Thursday, March 13, 2008

The Tooth Fairy

What is the appropriate compensation an imaginative hoax should leave a child in exchange for an ejected piece of the human body? According to a recent CNN report, parents across the country are worried about the proper amount the faux-fairy should repay something that requires no effort at all and is a normal biological function. Am I paid every time I pee? Do I get a lump of gold for a lump of poo?

Inflation aside, children are demanding more of their fanciful fairy than in years past. The gold standard has generally been a quarter, but in an age where Christmas gifts have gone from Parcheesi to Playstation the financial fairy is suffering from a drastic increase in customer demand. Customer satisfaction, too, is threatened by the petty playground banter in which children compare their dental achievements (which can go as high as $20 a tooth, although the average is around $2.50).

What is a parent to do amidst a recession and the woes of fessing up to their fraudulent fairy practices? Should children know the truth? Should we continue giving them unearned money that reinforces a declining work ethic? Should they be taught to invest their earnings in stocks and mutual funds? Should children be taught the critical thinking skills necessary to discern that the idea of a winged tooth-collecting creature with a non-depleting source of capital is only an elaborate prank?!?

Some people argue that lying to children is actually good for them- the Tooth Fairy encourages imagination and later helps children make a distinction between reality and make-believe. Well, I don't think that children are at all suffering from a lack of imagination. And who the hell knows fact from fiction, anyways? Teenagers lie 98% of the time to their parents- perhaps this is in retaliation for the 98% of parents who tell their children about the Tooth Fairy.

But what would the world be like if we grew up and still held on to our childhood fantasies? Imagine a world where Santa Claus, the Easter Bunny, and the Tooth Fairy were a part of every day discussion ("Oh my god then there was this Fairy in my bed ... oh wait, that was me"), and the mystically intangible splendor of magic keeps us locked in a circling spell of wonder-- and hope?-- and provides an escape from the harsh realities of the grown-up world.

I suppose that believing in the Tooth Fairy isn't all so terrible- children continue to stare patiently into the fog of the impossible, and earn a little cash on the side while they're at it.

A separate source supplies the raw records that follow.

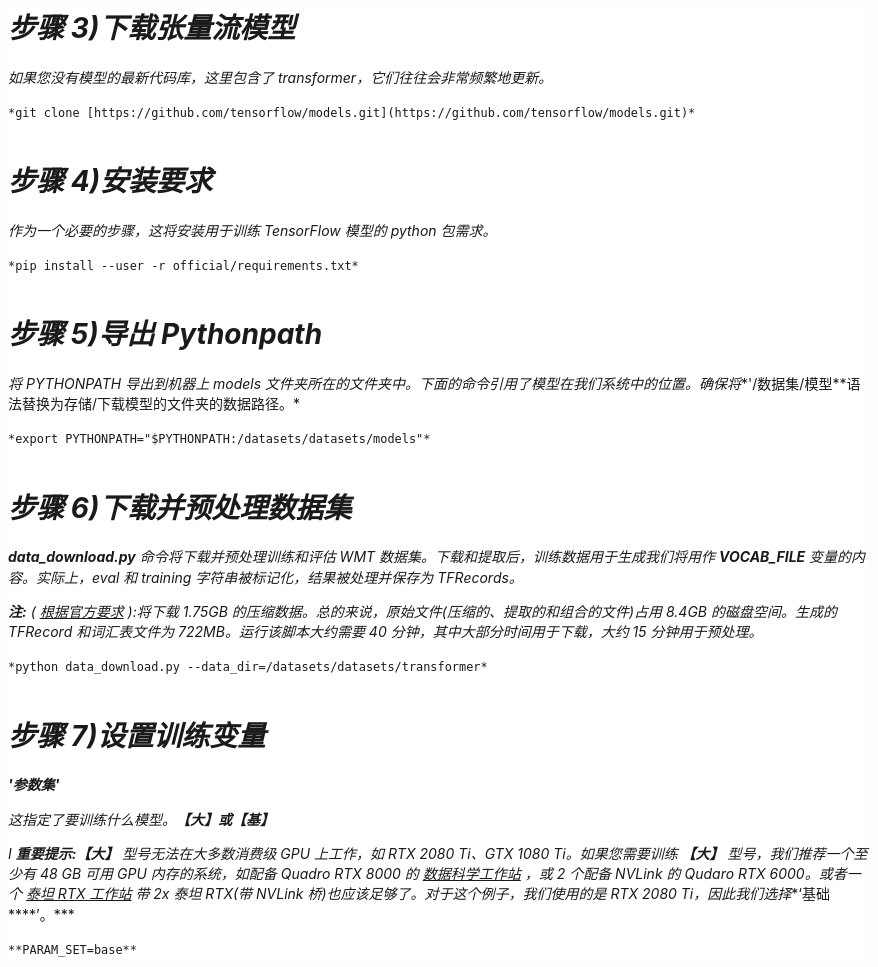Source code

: # *步骤 3)下载张量流模型*

*如果您没有模型的最新代码库，这里包含了 transformer，它们往往会非常频繁地更新。*

```
*git clone [https://github.com/tensorflow/models.git](https://github.com/tensorflow/models.git)*
```

# *步骤 4)安装要求*

*作为一个必要的步骤，这将安装用于训练 TensorFlow 模型的 python 包需求。*

```
*pip install --user -r official/requirements.txt*
```

# *步骤 5)导出 Pythonpath*

*将 PYTHONPATH 导出到机器上 models 文件夹所在的文件夹中。下面的命令引用了模型在我们系统中的位置。确保将**'/数据集/模型**语法替换为存储/下载模型的文件夹的数据路径。*

```
*export PYTHONPATH="$PYTHONPATH:/datasets/datasets/models"*
```

# *步骤 6)下载并预处理数据集*

***data_download.py** 命令将下载并预处理训练和评估 WMT 数据集。下载和提取后，训练数据用于生成我们将用作 **VOCAB_FILE** 变量的内容。实际上，eval 和 training 字符串被标记化，结果被处理并保存为 TFRecords。*

****注:*** *(* [*根据官方要求*](https://github.com/tensorflow/models/tree/master/official/transformer) *):将下载 1.75GB 的压缩数据。总的来说，原始文件(压缩的、提取的和组合的文件)占用 8.4GB 的磁盘空间。生成的 TFRecord 和词汇表文件为 722MB。运行该脚本大约需要 40 分钟，其中大部分时间用于下载，大约 15 分钟用于预处理。**

```
*python data_download.py --data_dir=/datasets/datasets/transformer*
```

# *步骤 7)设置训练变量*

***'参数集'***

*这指定了要训练什么模型。**【大】**或**【基】***

**I* ***重要提示:*******【大】*** *型号无法在大多数消费级 GPU 上工作，如 RTX 2080 Ti、GTX 1080 Ti。如果您需要训练* ***【大】*** *型号，我们推荐一个至少有 48 GB 可用 GPU 内存的系统，如配备 Quadro RTX 8000 的* [*数据科学工作站*](https://www.exxactcorp.com/NVIDIA-Data-Science-Workstations) *，或 2 个配备 NVLink 的 Qudaro RTX 6000。或者一个* [*泰坦 RTX 工作站*](https://www.exxactcorp.com/NVIDIA-TITAN-Workstations) *带 2x 泰坦 RTX(带 NVLink 桥)也应该足够了。对于这个例子，我们使用的是 RTX 2080 Ti，因此我们选择****‘基础****’。***

```
**PARAM_SET=base**
```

FYI- if you search the Internet, you can always find people who will pay for your urine.

1 comment:

Anonymous said...

haha....hannah just lost her first tooth and we play "tooth fairy" but she knows it is really us....but all the other kids parents told me the first tooth gets at least$5 and each tooth after that gets at least $2...well...let me tell you...the "tooth fairy" either had $2 or a $20....so guess what she got....(it aint $20!!!) But, she does have an extra tooth...one which also has a permanant tooth...which will have to be extracted sometime in the next year by an oral surgen...I must say...THOSE teeth...they go for like $50 or something! Haha.